▶ Extrait fourni:
+++

La légitimité du métier de concepteur lumière

VIRGINIE NICOLAS (PDTE DE L’ACE)

En tant que présidente de l’ACE (Association des concepteurs lumière et éclairagistes), Virginie Nicolas poursuit la défense de la légitimité de concepteur lumière. Elle entrevoit de nombreuses évolutions positives, ainsi que quelques mutations, tout en formulant certains souhaits.

Pour Virginie Nicolas, l’exemple d’XPO1 est passionnant. Neuf associations réunissant les métiers de l’exposition, représentant des centaines de professionnels, échangent depuis 6 mois pour s’aider mutuellement, se faire reconnaître et réfléchir à l’amélioration des pratiques par le dialogue et l’émulation. Cette approche anti-compétitive et amicale (les membres sont confrères, concurrents, clients, cotraitants, sous-traitants…), espère-t-elle, « devrait se développer de manière transversale dans tous nos champs d’intervention ». Mais pour cela, estime-t- elle, « il faut construire une vraie culture du dialogue, de l’efficacité et du compromis ». À enseigner au plus tôt aux étudiants !

+++

▶ Données:
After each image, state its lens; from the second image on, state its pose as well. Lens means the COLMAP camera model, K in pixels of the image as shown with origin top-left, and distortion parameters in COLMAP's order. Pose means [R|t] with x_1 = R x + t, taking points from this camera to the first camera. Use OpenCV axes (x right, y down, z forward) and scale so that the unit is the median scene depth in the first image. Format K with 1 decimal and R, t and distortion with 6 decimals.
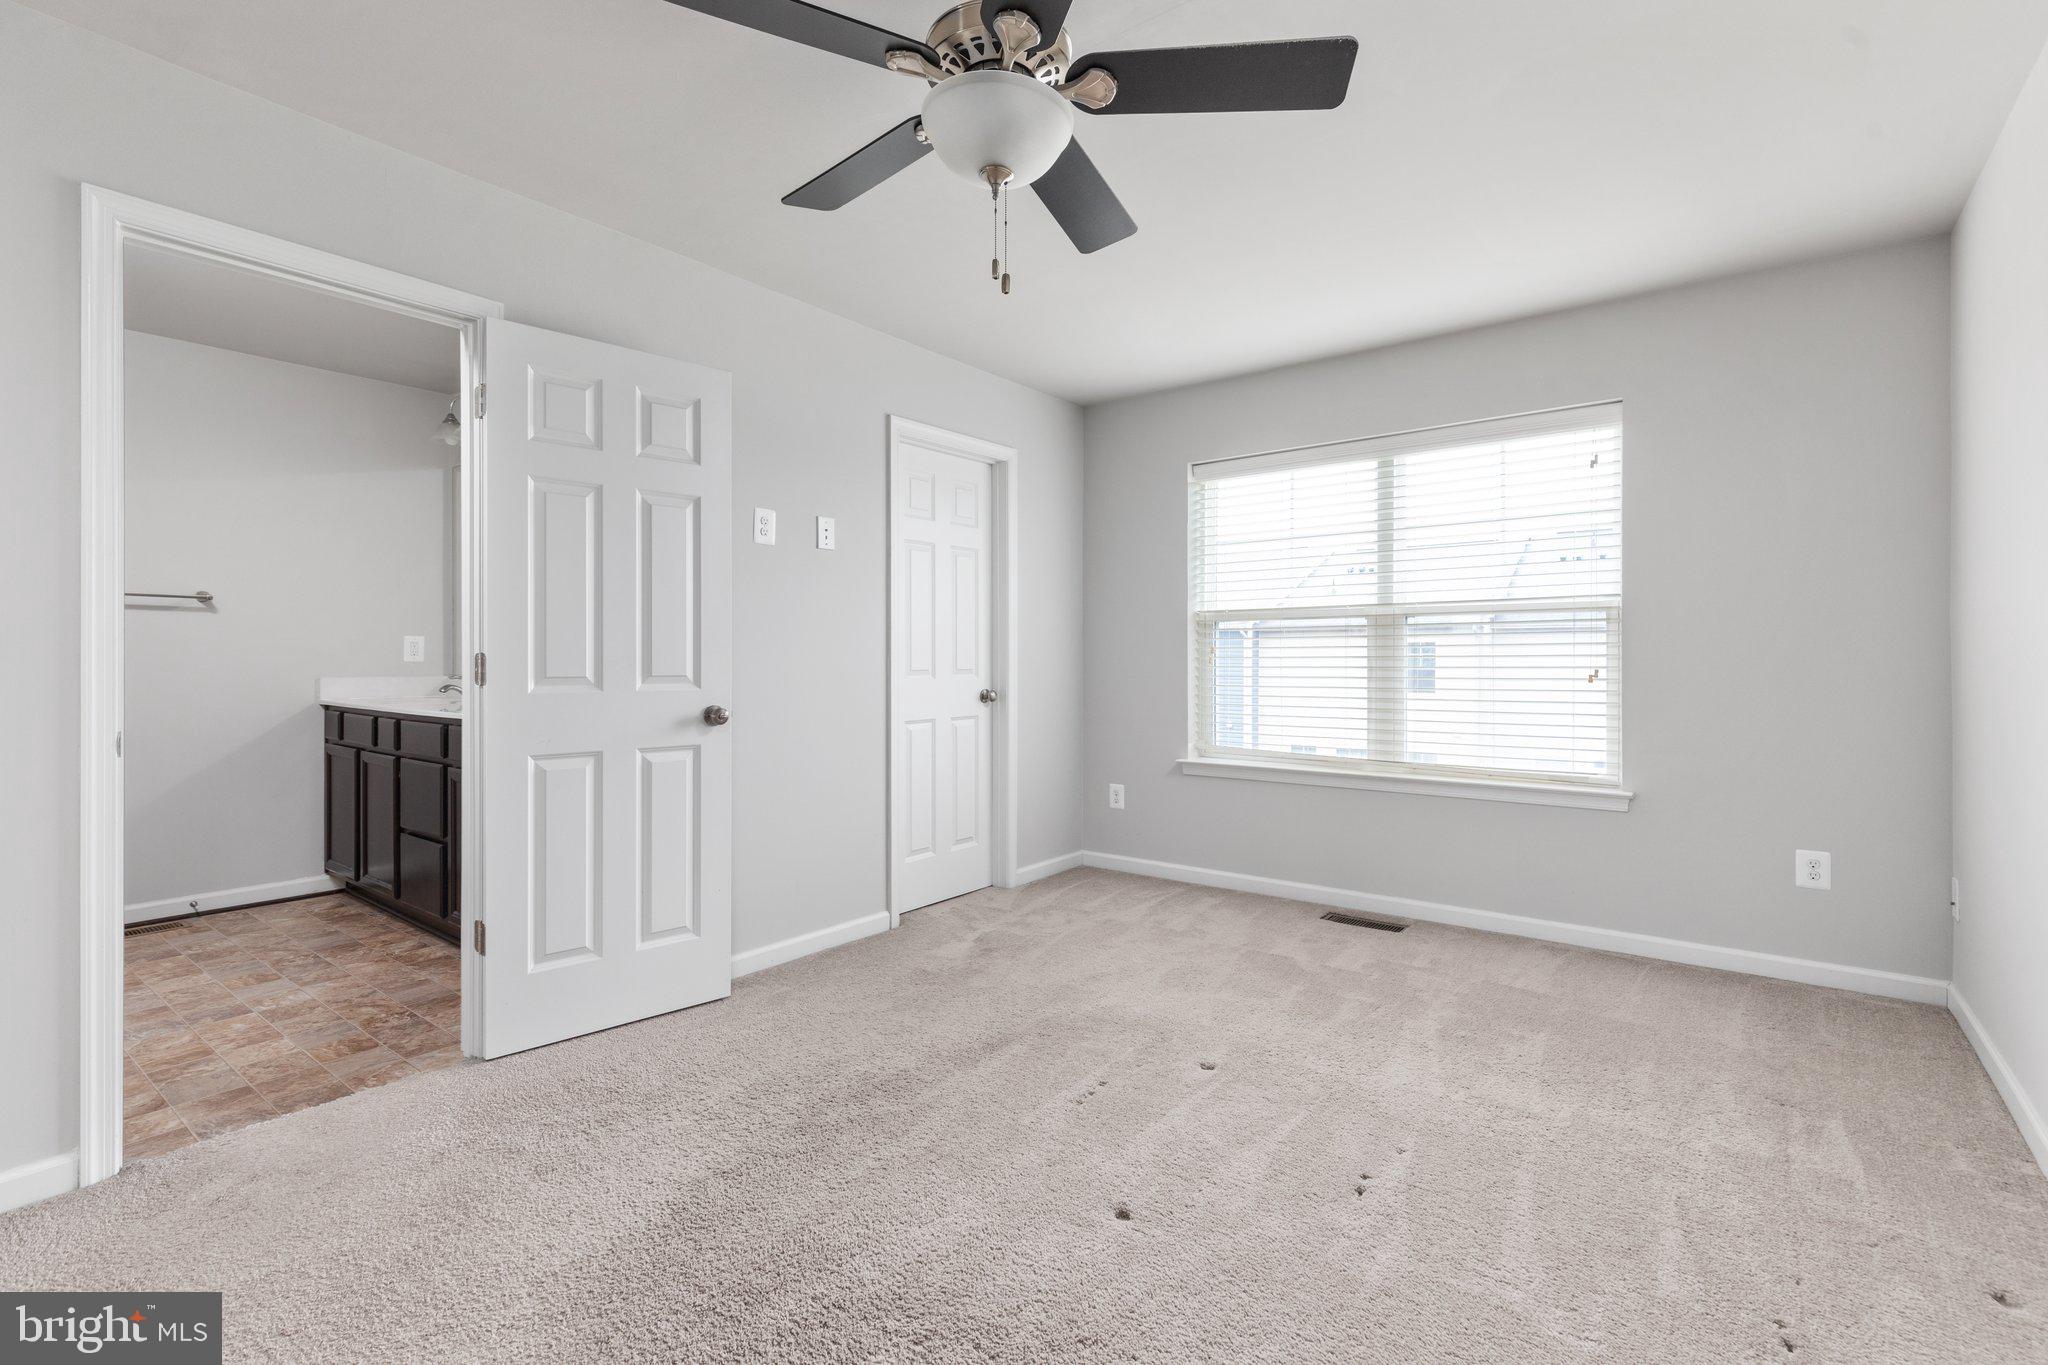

+++

▶ Explorer le document:
A - D'après l'extrait sur le métier de concepteur lumière, combien d'associations échangent dans le cadre d'XPO1 ?
B - Reproduisez fidèlement le passage de l'extrait sur le métier de concepteur lumière qui va de « En tant que » jusqu'à « formulant certains souhaits. ».

▶ Réponses:
A - Neuf associations réunissant les métiers de l'exposition.

B -
En tant que présidente de l’ACE (Association des concepteurs lumière et éclairagistes), Virginie Nicolas poursuit la défense de la légitimité de concepteur lumière. Elle entrevoit de nombreuses évolutions positives, ainsi que quelques mutations, tout en formulant certains souhaits.